L’immobile sul Canal Grande a fianco del ponte di Rialto si estende per quasi 5000 metri quadri ed è stato oggetto di uno straordinario restauro, concluso otto anni fa, che ha permesso la creazione della più bella terrazza di Venezia.
Tutto perfetto ma la formula non ha funzionato, accumulando in questi anni 100 milioni di debiti.
Se non ci sono riusciti loro, che sono i più professionali del mondo, non credo che altri abbiano chance di riprovare, con lo stesso modello di business, in un momento in cui la crisi del lusso è acclarata, a causa di guerre e recessioni economiche.
Partendo dall’idea che Venezia, per diventare ‘’la capitale mondiale della cultura’’, le manca un elemento primario del marketing, l’offerta commerciale. Il T Fondaco può rimanere legato alla sua storia di commerci, anticamente era il luogo in cui i commercianti tedeschi offrivano le loro merci ai mercanti veneziani, per secoli i migliori del mondo.
Non serve nemmeno un rebranding e si possono usare anche gli shopper avanzati da DFS, perché logo e marchio sono perfetti e ben si adattano, alla proposta che segue: trasformare il Fondaco in un centro fieristico o meglio in un exibition center con mostre che si alternano per periodi di 10 giorni includendo due weekend coinvolgendo diversi settori dell’arte e del lusso, con un calendario da costruire con l’accortezza di non andare in concorrenza con eventi già consolidati. La sequenza degli eventi dovrà servire a costruire il posizionamento.
Il primo evento dovrà essere una mostra mercato di arte moderna e contemporanea da aprire in corrispondenza della Biennale, non importa se sia di architettura o d’arte perché il target degli interessati è pressappoco uguale. E poi una mostra dell’antiquariato, quindi gli orologi poi i gioielli, i vini e il cibo di lusso, gli abiti e gli accessori vintage.

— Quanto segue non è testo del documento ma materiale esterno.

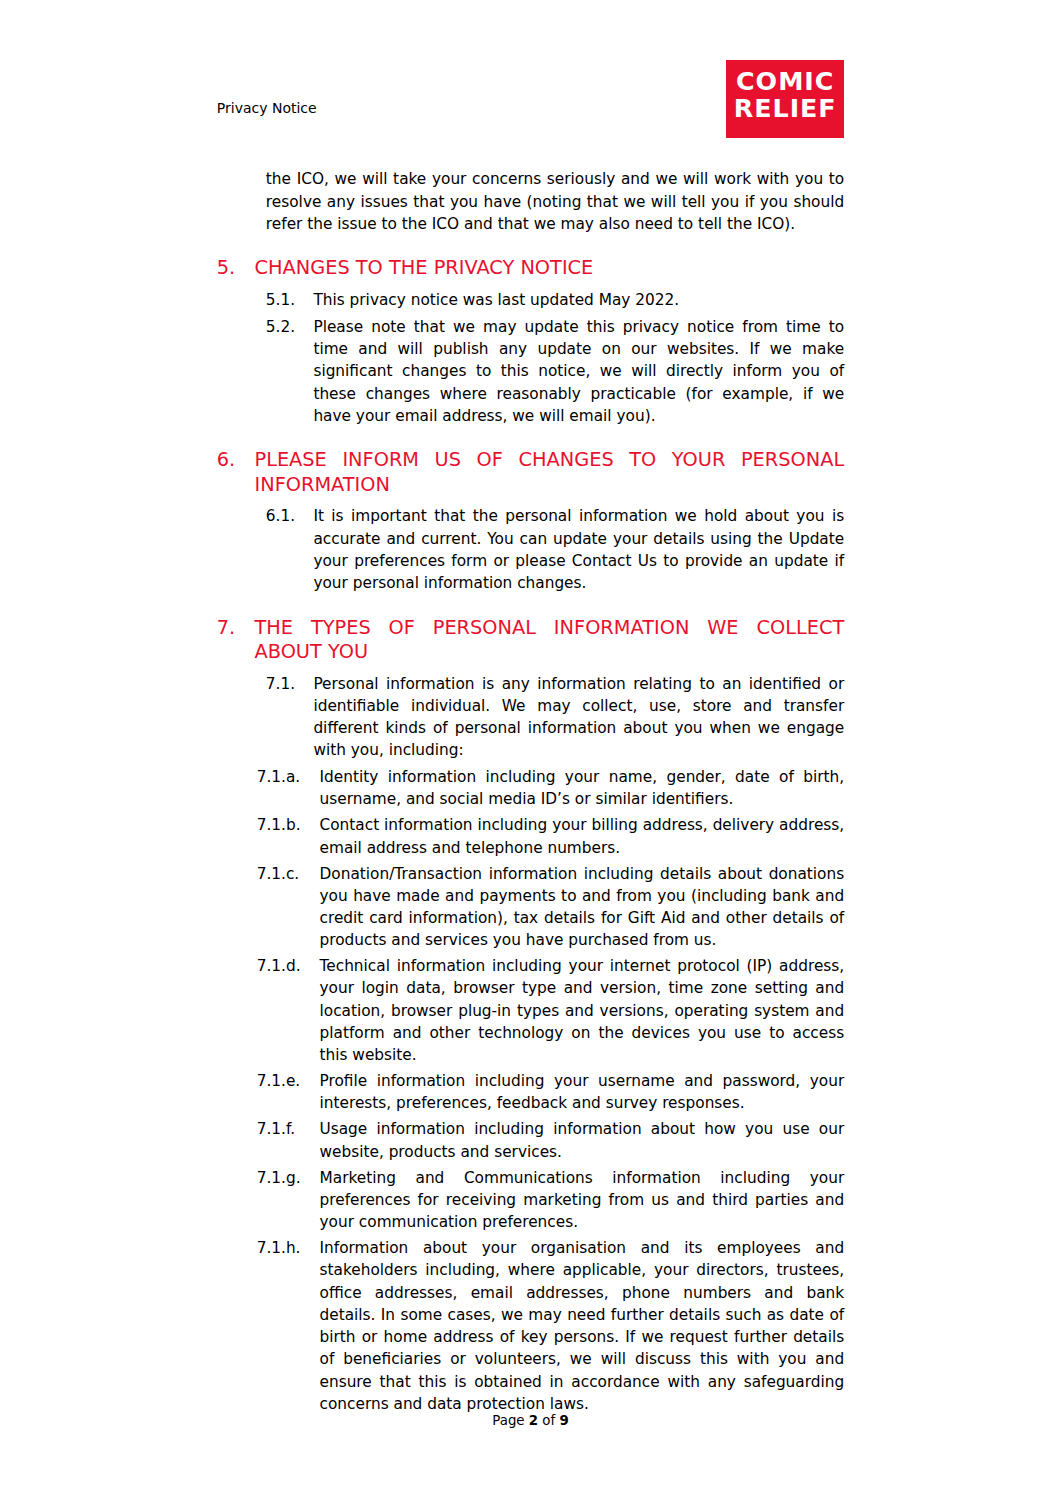COMIC RELIEF
Privacy Notice
the ICO, we will take your concerns seriously and we will work with you to resolve any issues that you have (noting that we will tell you if you should refer the issue to the ICO and that we may also need to tell the ICO).
5. CHANGES TO THE PRIVACY NOTICE
5.1. This privacy notice was last updated May 2022.
5.2. Please note that we may update this privacy notice from time to time and will publish any update on our websites. If we make significant changes to this notice, we will directly inform you of these changes where reasonably practicable (for example, if we have your email address, we will email you).
6. PLEASE INFORM US OF CHANGES TO YOUR PERSONAL INFORMATION
6.1. It is important that the personal information we hold about you is accurate and current. You can update your details using the Update your preferences form or please Contact Us to provide an update if your personal information changes.
7. THE TYPES OF PERSONAL INFORMATION WE COLLECT ABOUT YOU
7.1. Personal information is any information relating to an identified or identifiable individual. We may collect, use, store and transfer different kinds of personal information about you when we engage with you, including:
7.1.a. Identity information including your name, gender, date of birth, username, and social media ID’s or similar identifiers.
7.1.b. Contact information including your billing address, delivery address, email address and telephone numbers.
7.1.c. Donation/Transaction information including details about donations you have made and payments to and from you (including bank and credit card information), tax details for Gift Aid and other details of products and services you have purchased from us.
7.1.d. Technical information including your internet protocol (IP) address, your login data, browser type and version, time zone setting and location, browser plug-in types and versions, operating system and platform and other technology on the devices you use to access this website.
7.1.e. Profile information including your username and password, your interests, preferences, feedback and survey responses.
7.1.f. Usage information including information about how you use our website, products and services.
7.1.g. Marketing and Communications information including your preferences for receiving marketing from us and third parties and your communication preferences.
7.1.h. Information about your organisation and its employees and stakeholders including, where applicable, your directors, trustees, office addresses, email addresses, phone numbers and bank details. In some cases, we may need further details such as date of birth or home address of key persons. If we request further details of beneficiaries or volunteers, we will discuss this with you and ensure that this is obtained in accordance with any safeguarding concerns and data protection laws.
Page 2 of 9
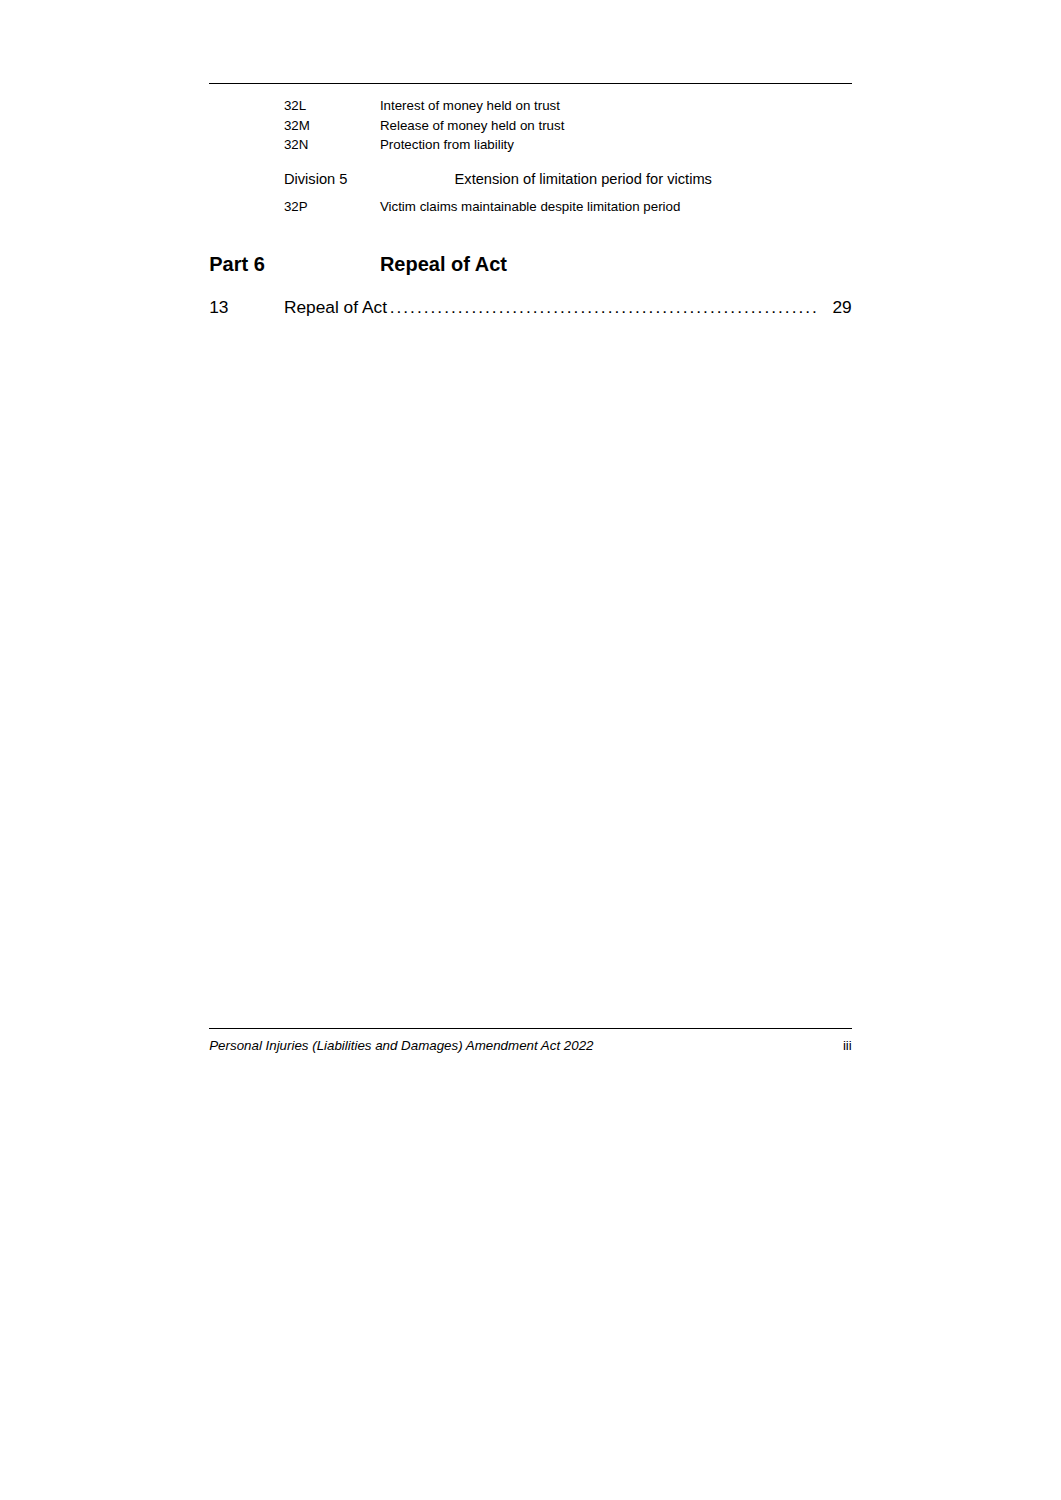32L Interest of money held on trust
32M Release of money held on trust
32N Protection from liability
Division 5 Extension of limitation period for victims
32P Victim claims maintainable despite limitation period
Part 6 Repeal of Act
13 Repeal of Act ................................................................................ 29
Personal Injuries (Liabilities and Damages) Amendment Act 2022 iii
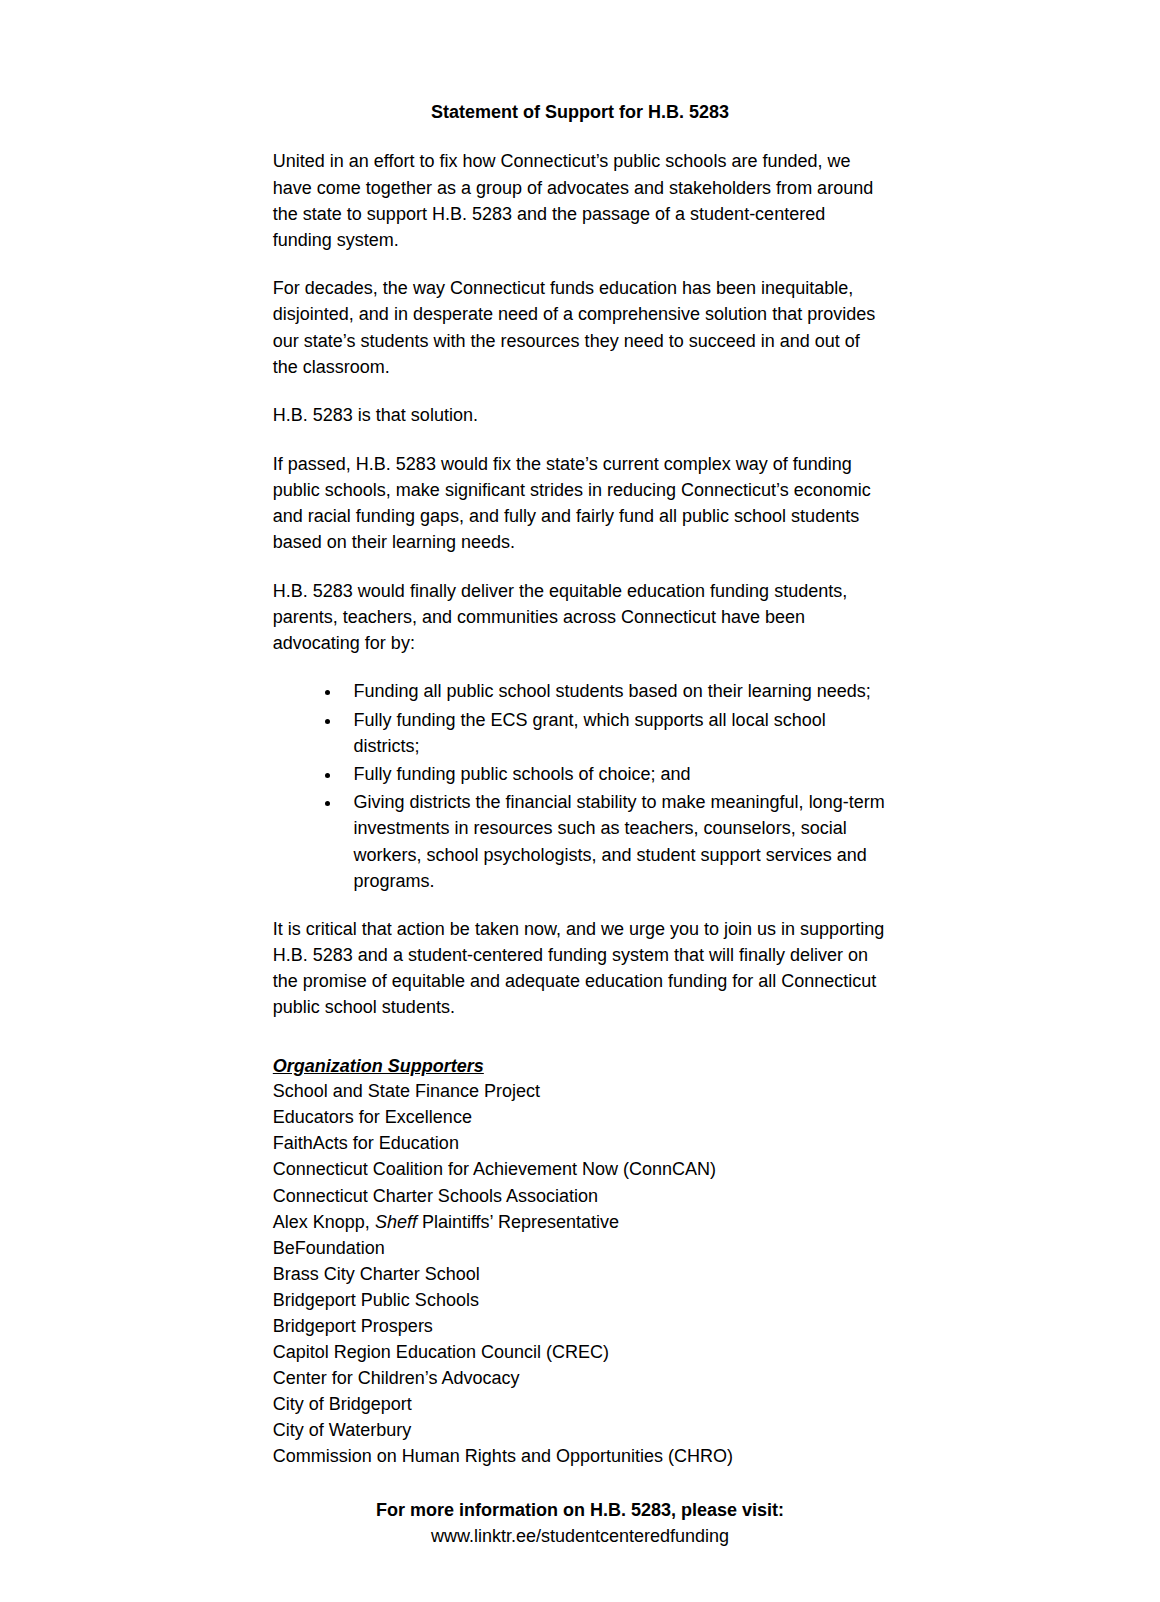Statement of Support for H.B. 5283
United in an effort to fix how Connecticut’s public schools are funded, we have come together as a group of advocates and stakeholders from around the state to support H.B. 5283 and the passage of a student-centered funding system.
For decades, the way Connecticut funds education has been inequitable, disjointed, and in desperate need of a comprehensive solution that provides our state’s students with the resources they need to succeed in and out of the classroom.
H.B. 5283 is that solution.
If passed, H.B. 5283 would fix the state’s current complex way of funding public schools, make significant strides in reducing Connecticut’s economic and racial funding gaps, and fully and fairly fund all public school students based on their learning needs.
H.B. 5283 would finally deliver the equitable education funding students, parents, teachers, and communities across Connecticut have been advocating for by:
Funding all public school students based on their learning needs;
Fully funding the ECS grant, which supports all local school districts;
Fully funding public schools of choice; and
Giving districts the financial stability to make meaningful, long-term investments in resources such as teachers, counselors, social workers, school psychologists, and student support services and programs.
It is critical that action be taken now, and we urge you to join us in supporting H.B. 5283 and a student-centered funding system that will finally deliver on the promise of equitable and adequate education funding for all Connecticut public school students.
Organization Supporters
School and State Finance Project
Educators for Excellence
FaithActs for Education
Connecticut Coalition for Achievement Now (ConnCAN)
Connecticut Charter Schools Association
Alex Knopp, Sheff Plaintiffs’ Representative
BeFoundation
Brass City Charter School
Bridgeport Public Schools
Bridgeport Prospers
Capitol Region Education Council (CREC)
Center for Children’s Advocacy
City of Bridgeport
City of Waterbury
Commission on Human Rights and Opportunities (CHRO)
For more information on H.B. 5283, please visit:
www.linktr.ee/studentcenteredfunding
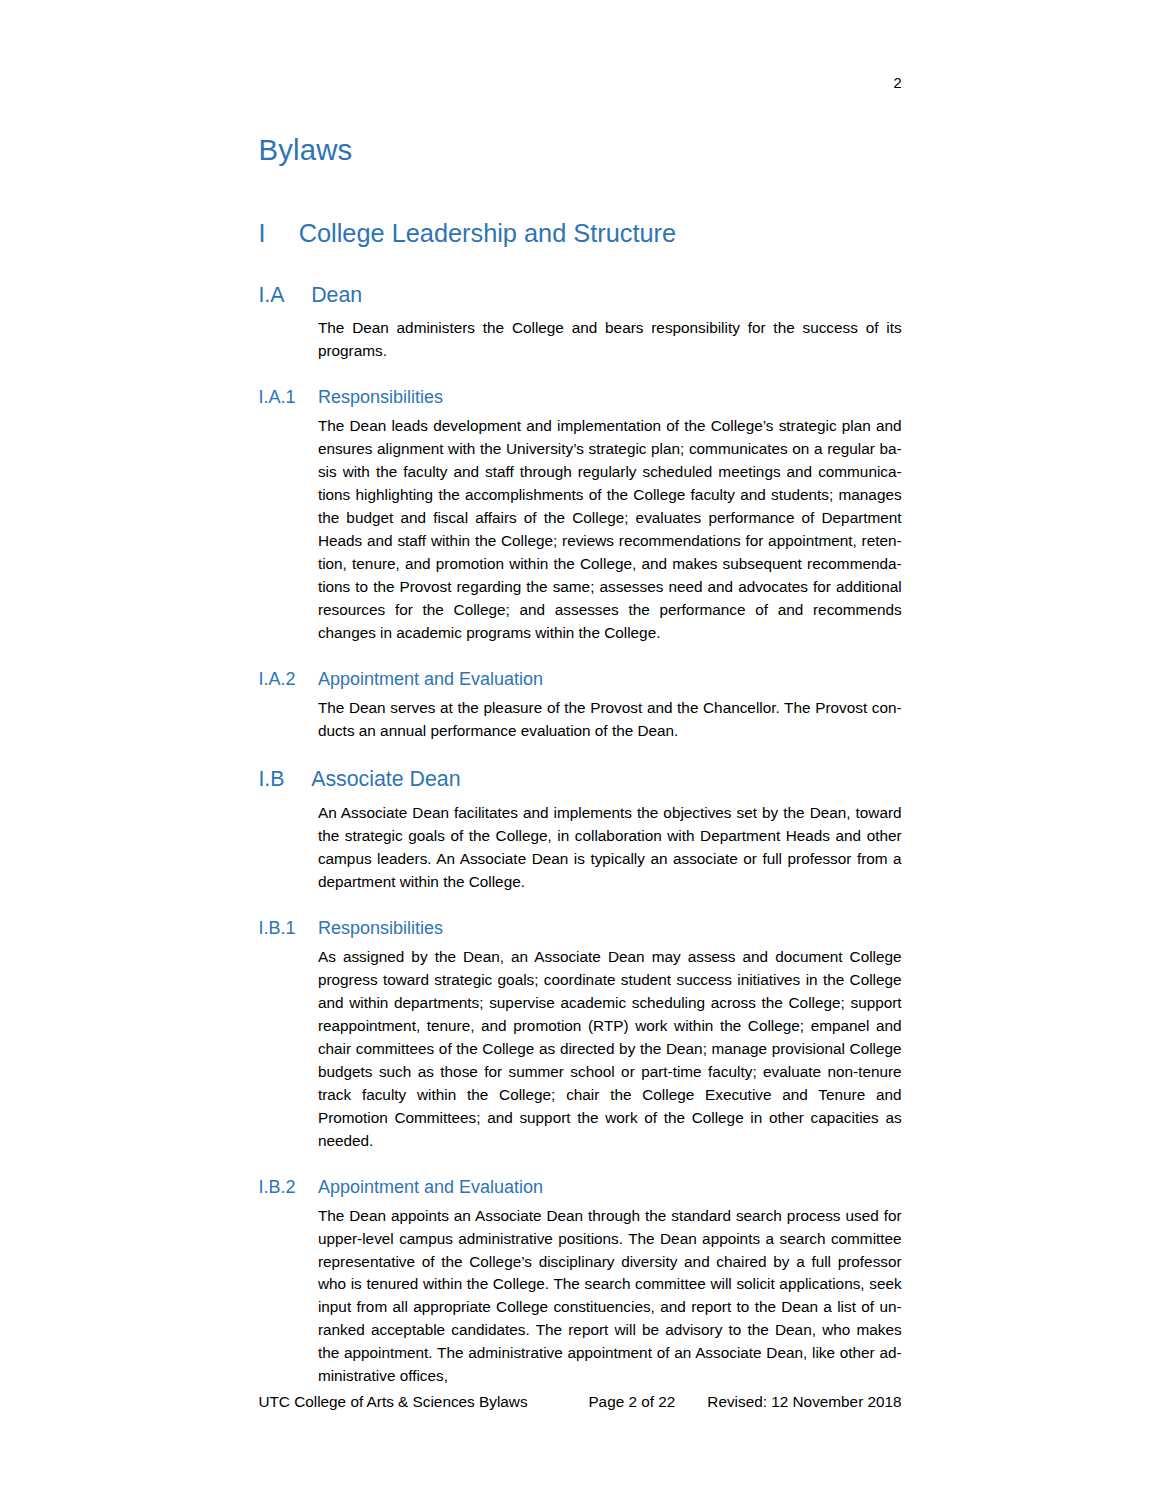2
Bylaws
ICollege Leadership and Structure
I.ADean
The Dean administers the College and bears responsibility for the success of its programs.
I.A.1 Responsibilities
The Dean leads development and implementation of the College’s strategic plan and ensures alignment with the University’s strategic plan; communicates on a regular basis with the faculty and staff through regularly scheduled meetings and communications highlighting the accomplishments of the College faculty and students; manages the budget and fiscal affairs of the College; evaluates performance of Department Heads and staff within the College; reviews recommendations for appointment, retention, tenure, and promotion within the College, and makes subsequent recommendations to the Provost regarding the same; assesses need and advocates for additional resources for the College; and assesses the performance of and recommends changes in academic programs within the College.
I.A.2 Appointment and Evaluation
The Dean serves at the pleasure of the Provost and the Chancellor. The Provost conducts an annual performance evaluation of the Dean.
I.BAssociate Dean
An Associate Dean facilitates and implements the objectives set by the Dean, toward the strategic goals of the College, in collaboration with Department Heads and other campus leaders. An Associate Dean is typically an associate or full professor from a department within the College.
I.B.1 Responsibilities
As assigned by the Dean, an Associate Dean may assess and document College progress toward strategic goals; coordinate student success initiatives in the College and within departments; supervise academic scheduling across the College; support reappointment, tenure, and promotion (RTP) work within the College; empanel and chair committees of the College as directed by the Dean; manage provisional College budgets such as those for summer school or part-time faculty; evaluate non-tenure track faculty within the College; chair the College Executive and Tenure and Promotion Committees; and support the work of the College in other capacities as needed.
I.B.2 Appointment and Evaluation
The Dean appoints an Associate Dean through the standard search process used for upper-level campus administrative positions. The Dean appoints a search committee representative of the College’s disciplinary diversity and chaired by a full professor who is tenured within the College. The search committee will solicit applications, seek input from all appropriate College constituencies, and report to the Dean a list of unranked acceptable candidates. The report will be advisory to the Dean, who makes the appointment. The administrative appointment of an Associate Dean, like other administrative offices,
UTC College of Arts & Sciences Bylaws
Page 2 of 22
Revised: 12 November 2018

In questo modo si potrebbe salvare il personale diretto giovane e multilingue ma anche l’indotto (la sicurezza, la logistica e le pulizie), tutti potrebbero essere reimpiegati nella nuova funzione dell’immobile.
il restauro del fondaco dei tedeschi
Una proposta che potrebbe far felici tutti i dipendenti, i proprietari dell’immobile, gli albergatori, i ristoratori, tassisti e gondolieri. E se funzionasse il modello potrebbe essere esportato in altre città del mondo dove però non esiste un altro Fondaco.